Oct 4, 2019

Bristol University President Says Irish Third-Level Should be a ‘National Crisis’

Hugh Brady, the former President of UCD, said that the Irish government has 'continued to sit on its hands' in terms of higher education funding.

Donal MacNameeEditor

President of the University of Bristol Hugh Brady – an Irish academic who formerly served as President of University College Dublin (UCD) – has delivered a biting attack on Ireland’s higher education sector, castigating a government he said has continued to “sit on its hands” in the face of the Cassells report.

In a strikingly worded speech to the British Irish Chamber of Commerce today, Brady said that his university, “by a conservative estimate”, receives around 25 per cent more funding per student than Trinity or UCD.

In an address that laid bare the problems at the heart of Ireland’s higher education sector, Brady said that Ireland’s response to the 2008 crash has been characterised by “an unwillingness to grasp the nettle of tuition fees or loans” and warned: “The state of Ireland’s higher education and research system should be viewed as a national crisis.”


Brady, the Vice-Chancellor as well as President of the University of Bristol, which finished 87th in this year’s Times Higher Education Rankings, said that the UK’s response to the crash was to “steadfastly protect its higher education and research budgets”.

Ireland, he said, “went in the exact opposite direction”.

“Not only do I have at least 25 per cent more funding from undergraduate tuition fees than [UCD President] Andrew Deeks and [Provost] Paddy Prendergast, but I’ve also another €50 million more research money to spend annually”, Brady said.

He also pointed out that Bristol, part of the prestigious Russell Group of UK universities, secured more grants from the European Research Council this year than all of Ireland’s universities put together.

“It is unconscionable that Ireland has fallen so far”, he said of the research grants, and said that “it is to the great credit, ingenuity, determination and sheer bloody-mindedness of my former colleagues in the Irish universities that they have not fallen further down the rankings”.

Jim Miley, the director general of the Irish Universities Association (IUA), said in a press statement this afternoon that Brady’s comments should act as a “wake-up call” to the government, given his “experience in both the Irish and UK university systems”.

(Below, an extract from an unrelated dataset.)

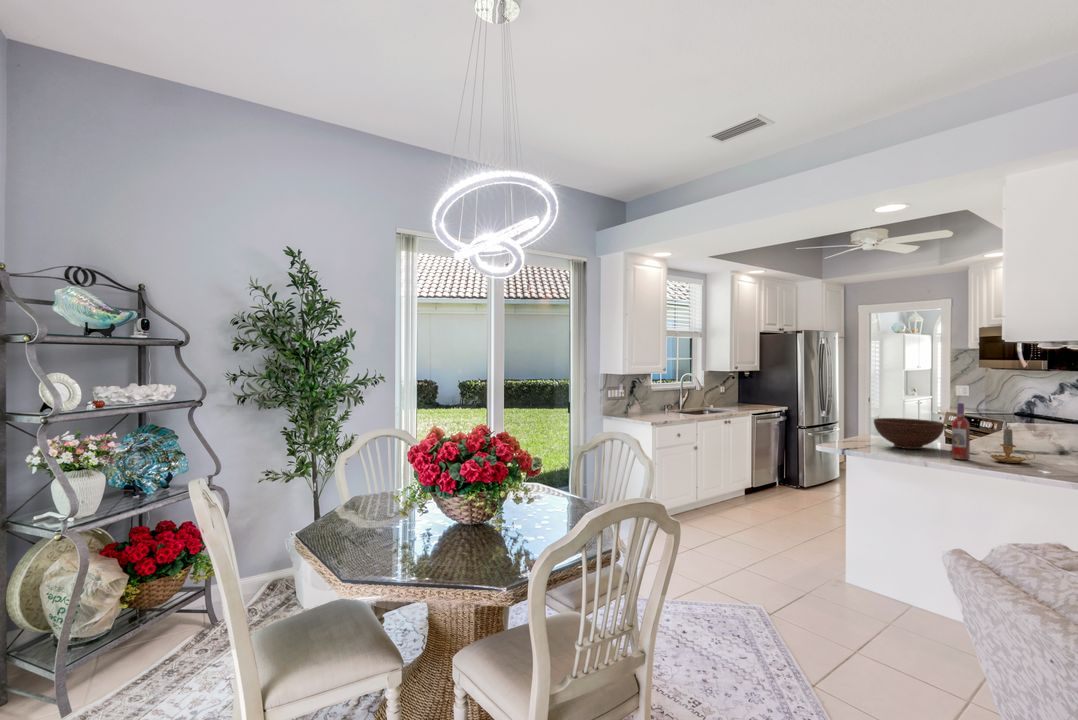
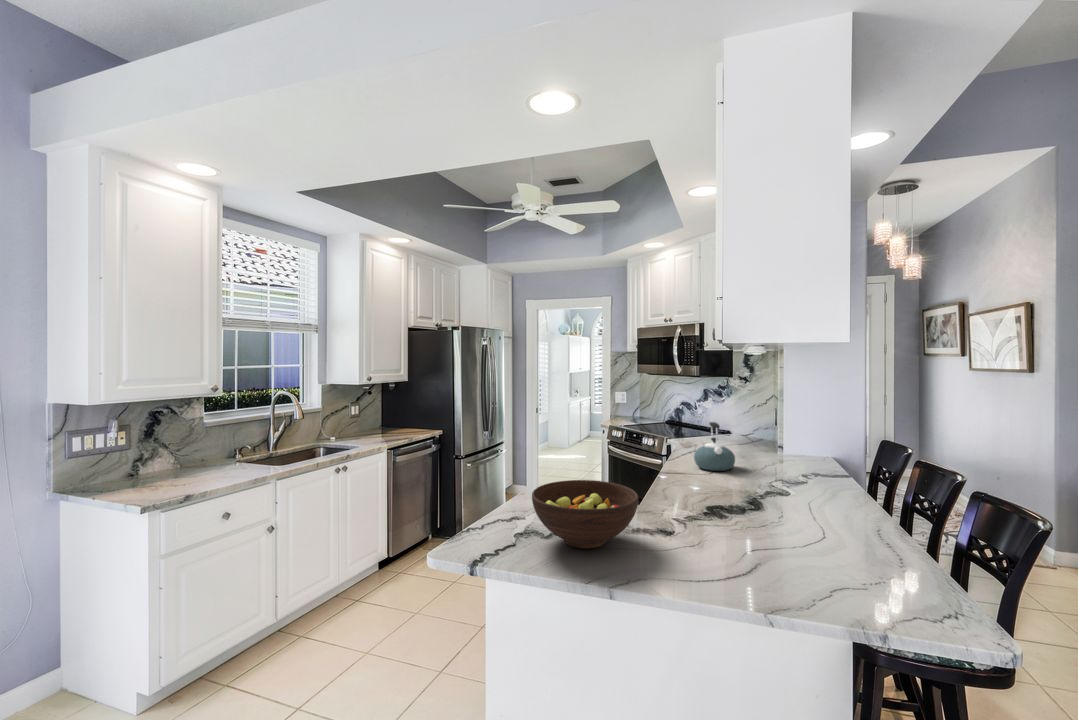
kettle: none [1018,401,1060,437] -> present [694,422,735,471]
wine bottle: present [952,403,970,460] -> none [660,472,689,590]
candle: present [990,428,1035,463] -> none [717,514,785,587]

“As the UK Government invests in its universities in the face of Brexit uncertainty, I would urge the Irish government to do the same and use next week’s budget as the first opportunity to act”, Miley said.

Ahead of next Tuesday’s budget, the government is coming under increased pressure to make a decision on the future funding of a sector that is by now widely considered to be at breaking point.

Speaking on RTÉ Radio 1 this week, Prendergast said that Trinity may need to reduce the number of students it admits by five per cent per year in order to arrest the College’s years-long rankings slide.

Prendergast said Trinity’s fall in the Times Higher Education rankings – the largest of any university in the world – “comes down to money in good measure”, in arguably his most full-throated attack yet on government underfunding in higher education.

He also said that a funding increase of €30 million – a 10 per cent improvement – is needed in next week’s budget if Trinity is to reduce its staff–student ratio to 16:1.

But if universities are hoping for a decision on funding, the government has warned that none will be made until after the country’s next general election.

In August, Minister for Education Joe McHugh told RTÉ that “it will take a new Government composition to bring a big fundamental change” to the funding of higher education.